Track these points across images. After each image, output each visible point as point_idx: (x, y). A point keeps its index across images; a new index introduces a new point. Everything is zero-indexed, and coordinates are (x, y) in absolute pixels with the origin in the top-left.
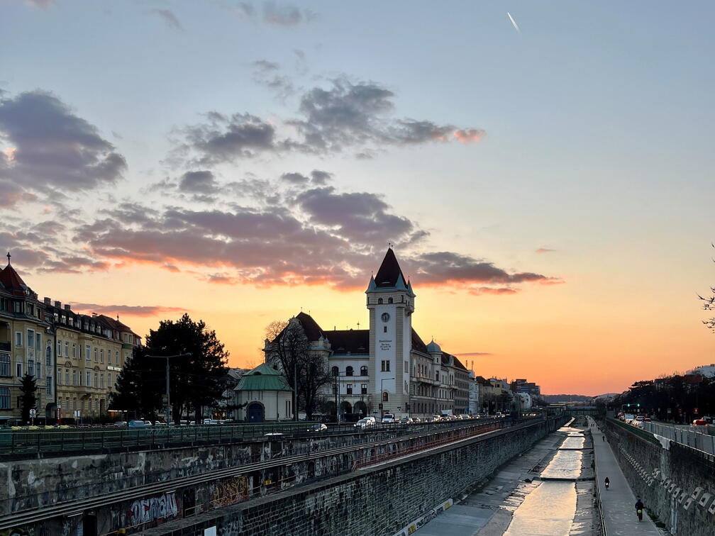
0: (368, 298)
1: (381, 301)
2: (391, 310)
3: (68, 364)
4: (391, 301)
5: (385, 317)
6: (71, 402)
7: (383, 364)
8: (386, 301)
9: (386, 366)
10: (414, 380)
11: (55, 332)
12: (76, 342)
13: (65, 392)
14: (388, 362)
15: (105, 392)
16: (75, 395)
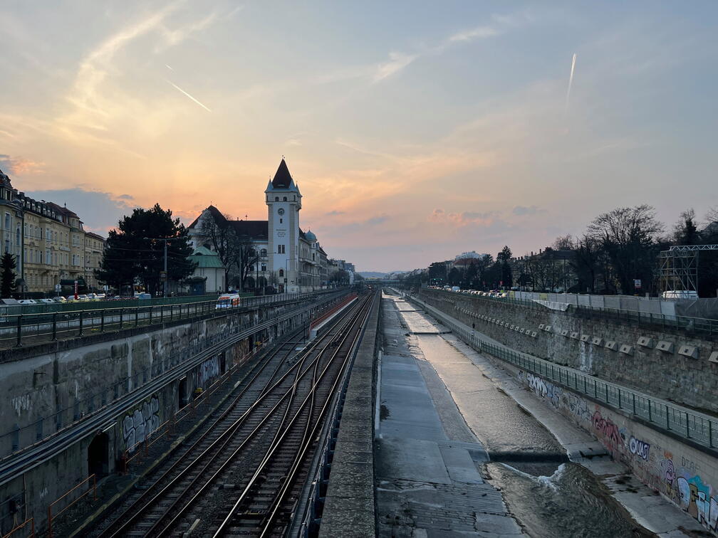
0: (267, 197)
1: (277, 199)
2: (286, 206)
3: (32, 244)
4: (285, 199)
5: (281, 212)
6: (34, 277)
7: (279, 248)
8: (281, 199)
9: (282, 249)
10: (301, 260)
11: (23, 215)
12: (38, 225)
13: (29, 269)
14: (283, 246)
15: (58, 269)
16: (37, 272)
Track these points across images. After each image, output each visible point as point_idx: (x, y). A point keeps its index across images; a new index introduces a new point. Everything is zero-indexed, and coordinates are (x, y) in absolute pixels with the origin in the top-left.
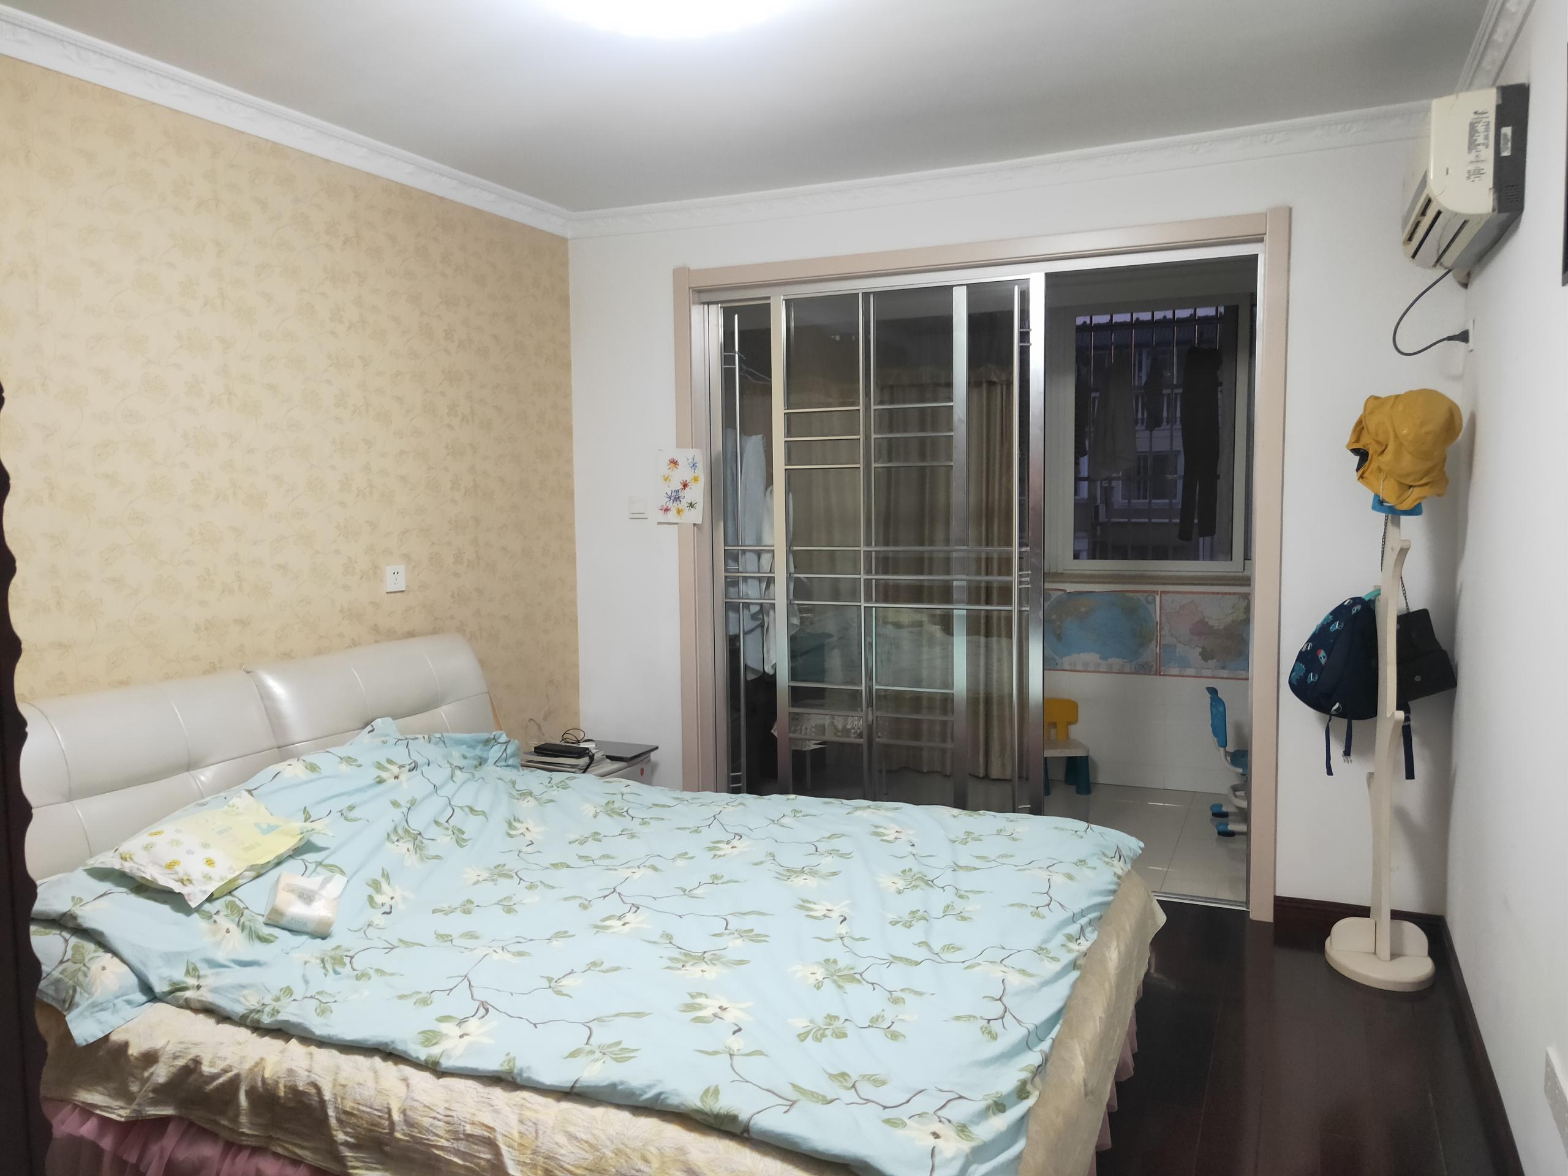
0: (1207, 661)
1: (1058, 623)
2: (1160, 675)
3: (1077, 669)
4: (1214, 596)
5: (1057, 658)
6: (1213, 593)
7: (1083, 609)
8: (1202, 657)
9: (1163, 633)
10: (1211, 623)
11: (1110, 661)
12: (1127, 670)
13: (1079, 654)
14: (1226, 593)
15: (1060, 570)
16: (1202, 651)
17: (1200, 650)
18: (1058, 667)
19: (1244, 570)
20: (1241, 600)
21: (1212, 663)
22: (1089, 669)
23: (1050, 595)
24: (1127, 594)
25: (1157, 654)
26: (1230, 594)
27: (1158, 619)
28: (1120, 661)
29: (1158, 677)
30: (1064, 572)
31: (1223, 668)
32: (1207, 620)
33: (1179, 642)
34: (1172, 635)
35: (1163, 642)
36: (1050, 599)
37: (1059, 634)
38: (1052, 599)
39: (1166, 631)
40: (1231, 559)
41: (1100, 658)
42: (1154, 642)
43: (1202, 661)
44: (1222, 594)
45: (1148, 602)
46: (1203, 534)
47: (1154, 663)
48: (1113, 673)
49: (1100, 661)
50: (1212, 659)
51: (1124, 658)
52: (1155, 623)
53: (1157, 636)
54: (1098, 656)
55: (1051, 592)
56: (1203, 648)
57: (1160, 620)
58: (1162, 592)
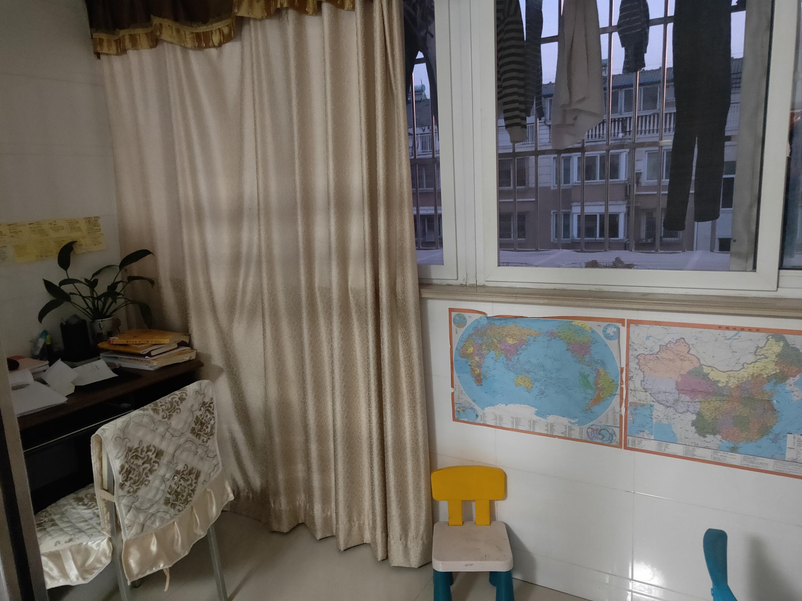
0: (705, 437)
1: (477, 359)
2: (626, 448)
3: (504, 426)
4: (719, 331)
5: (476, 407)
6: (720, 327)
7: (510, 341)
8: (696, 428)
9: (631, 386)
10: (713, 375)
11: (552, 419)
12: (576, 434)
13: (506, 405)
14: (743, 329)
15: (480, 282)
16: (697, 419)
17: (694, 417)
18: (479, 420)
19: (778, 287)
20: (772, 341)
21: (714, 440)
22: (520, 428)
23: (465, 319)
24: (576, 322)
25: (621, 416)
26: (750, 330)
27: (624, 365)
28: (565, 421)
29: (623, 451)
30: (487, 284)
31: (734, 450)
32: (706, 370)
33: (658, 402)
34: (646, 390)
35: (631, 400)
36: (465, 325)
37: (479, 375)
38: (468, 325)
39: (636, 383)
40: (754, 268)
41: (537, 414)
42: (617, 399)
43: (697, 435)
44: (735, 329)
45: (609, 337)
46: (700, 217)
47: (617, 430)
48: (555, 436)
49: (536, 418)
50: (714, 434)
51: (569, 416)
52: (619, 369)
53: (622, 389)
54: (534, 410)
55: (466, 315)
56: (699, 414)
57: (627, 365)
58: (630, 322)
====
* **Task prompt**
Retype all of the lines above exactly, leaving out the pictures.

* **Answer to this task**
Track these points across images. After each image, output each visible point as point_idx: (x, y). A point keeps its index across images; a new index introduces a new point. Everything is zero-indexed, and coordinates are (x, y) in absolute pixels with the origin in the top-left.
0: (368, 298)
1: (381, 301)
2: (391, 310)
3: (68, 364)
4: (391, 301)
5: (385, 317)
6: (71, 402)
7: (383, 364)
8: (386, 301)
9: (386, 366)
10: (414, 380)
11: (55, 332)
12: (76, 342)
13: (65, 392)
14: (388, 362)
15: (105, 392)
16: (75, 395)
0: (267, 197)
1: (277, 199)
2: (286, 206)
3: (32, 244)
4: (285, 199)
5: (281, 212)
6: (34, 277)
7: (279, 248)
8: (281, 199)
9: (282, 249)
10: (301, 260)
11: (23, 215)
12: (38, 225)
13: (29, 269)
14: (283, 246)
15: (58, 269)
16: (37, 272)
Track these points across images. After each image, output each visible point as point_idx: (x, y). A point keeps its index across images; a new index introduces a new point. Everything is zero-indexed, and coordinates are (x, y) in absolute pixels with the origin in the top-left.
0: (1207, 661)
1: (1058, 623)
2: (1160, 675)
3: (1077, 669)
4: (1214, 596)
5: (1057, 658)
6: (1213, 593)
7: (1083, 609)
8: (1202, 657)
9: (1163, 633)
10: (1211, 623)
11: (1110, 661)
12: (1127, 670)
13: (1079, 654)
14: (1226, 593)
15: (1060, 570)
16: (1202, 651)
17: (1200, 650)
18: (1058, 667)
19: (1244, 570)
20: (1241, 600)
21: (1212, 663)
22: (1089, 669)
23: (1050, 595)
24: (1127, 594)
25: (1157, 654)
26: (1230, 594)
27: (1158, 619)
28: (1120, 661)
29: (1158, 677)
30: (1064, 572)
31: (1223, 668)
32: (1207, 620)
33: (1179, 642)
34: (1172, 635)
35: (1163, 642)
36: (1050, 599)
37: (1059, 634)
38: (1052, 599)
39: (1166, 631)
40: (1231, 559)
41: (1100, 658)
42: (1154, 642)
43: (1202, 661)
44: (1222, 594)
45: (1148, 602)
46: (1203, 534)
47: (1154, 663)
48: (1113, 673)
49: (1100, 661)
50: (1212, 659)
51: (1124, 658)
52: (1155, 623)
53: (1157, 636)
54: (1098, 656)
55: (1051, 592)
56: (1203, 648)
57: (1160, 620)
58: (1162, 592)
0: (705, 437)
1: (477, 359)
2: (626, 448)
3: (504, 426)
4: (719, 331)
5: (476, 407)
6: (720, 327)
7: (510, 341)
8: (696, 428)
9: (631, 386)
10: (713, 375)
11: (552, 419)
12: (576, 434)
13: (506, 405)
14: (743, 329)
15: (480, 282)
16: (697, 419)
17: (694, 417)
18: (479, 420)
19: (778, 287)
20: (772, 341)
21: (714, 440)
22: (520, 428)
23: (465, 319)
24: (576, 322)
25: (621, 416)
26: (750, 330)
27: (624, 365)
28: (565, 421)
29: (623, 451)
30: (487, 284)
31: (734, 450)
32: (706, 370)
33: (658, 402)
34: (646, 390)
35: (631, 400)
36: (465, 325)
37: (479, 375)
38: (468, 325)
39: (636, 383)
40: (754, 268)
41: (537, 414)
42: (617, 399)
43: (697, 435)
44: (735, 329)
45: (609, 337)
46: (700, 217)
47: (617, 430)
48: (555, 436)
49: (536, 418)
50: (714, 434)
51: (569, 416)
52: (619, 369)
53: (622, 389)
54: (534, 410)
55: (466, 315)
56: (699, 414)
57: (627, 365)
58: (630, 322)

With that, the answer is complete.